Published literature is conflicting regarding outcomes following ICRS implantation in different severities of disease. The variable findings reported in the literature may be explained by fundamental differences including the type of ICRS used, whether mechanical or femtosecond laser-assisted implantation was performed and the nomogram used for segment selection.
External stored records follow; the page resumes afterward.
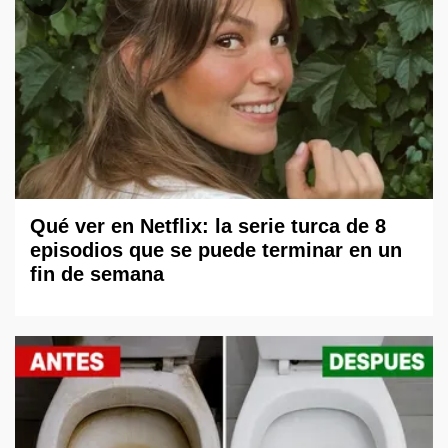
Qué ver en Netflix: la serie turca de 8
episodios que se puede terminar en un
fin de semana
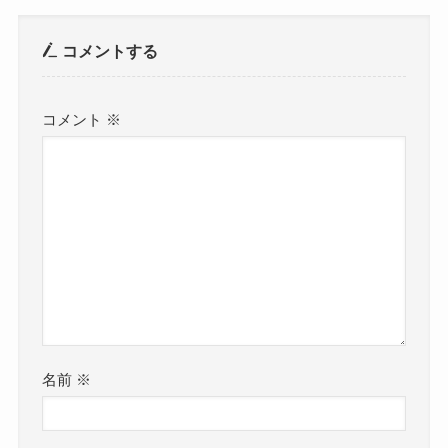
コメントする
コメント
※
名前
※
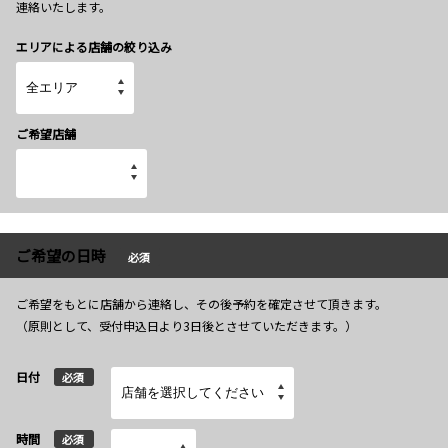
連絡いたします。
エリアによる店舗の絞り込み
ご希望店舗
ご希望の日時
必須
ご希望をもとに店舗から連絡し、その後予約を確定させて頂きます。
（原則として、受付申込日より3日後とさせていただきます。）
日付
必須
時間
必須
The femtosecond laser has revolutionized modern ophthalmic practice and is now the gold standard for ICRS implantation. The femtosecond laser can deliver energy precisely for accurate intrastromal tunnel creation. This allows predictable outcomes that have been modelled with finite element analysis.16 Use of the femtosecond laser decreases the risk of inflammation or infection and reduces procedure time.17 In contrast, manual implantation requires the surgeon to estimate the depth of the tunnel and perform mechanical stromal dissection. This has been associated with a number of possible complications including epithelial defects, anterior or posterior corneal perforations, infectious keratitis, and asymmetric segment placement.17 A study of 51 eyes of 47 patients in which the ICRS were mechanically inserted reported a 19.6% rate of ICRS extrusion.18 Explantation rates reported in the literature for mechanical implantations can be as high as 30% as observed by Pinero and Alio.6

Of our original 70 patient cohort, 3 patients (4.2%) underwent ICRS explantation because of no significant subjective improvement in visual function being achieved and one because of induced corneal vascularization. There were no ICRS extrusions or infections. Four patients required ICRS repositioning because of a suboptimal ring position being achieved at the time of surgery that was subsequently rectified by a second procedure. A small number of patients complained of glare and dry eye. This closely echoes the repositioning rate reported by Coskunseven et al11 from their 50 eye, femtosecond laser-assisted series where there were no cases of ICRS ring extrusion, keratitis, or explantation.

Collagen crosslinking is a well-established treatment option for keratoconus and in combination with ICRS is potentially synergistic.19 Several studies have reported that combining these two complementary interventions is safe and effective.20, 21 El-Raggal22 evaluated the efficacy of sequential CXL and Keraring implantation or combined surgery and found no significant difference between the two groups. In our study, 51 (77.27%) patients underwent CXL in the 12 months following Keraring implantation. Upon stratification into different severities of disease, the results of patients with mild and moderate disease were comparable to the total cohort. Patients with severe disease failed to reach significance in any parameter but this may be explained by the small sample size.

This article has several potential limitations including the retrospective nature of the study and the relatively short period of follow-up. Pinero and Alio highlight6 the fact that longer-term studies show that regression from the initially achieved postoperative spherical equivalent does occur, possibly because of cone progression.23, 24, 25 There are no comparative control group and no data regarding contrast sensitivity, contact lens intolerance, or qualitative outcomes. Confounding was reduced by only including the first treated eye of each patient.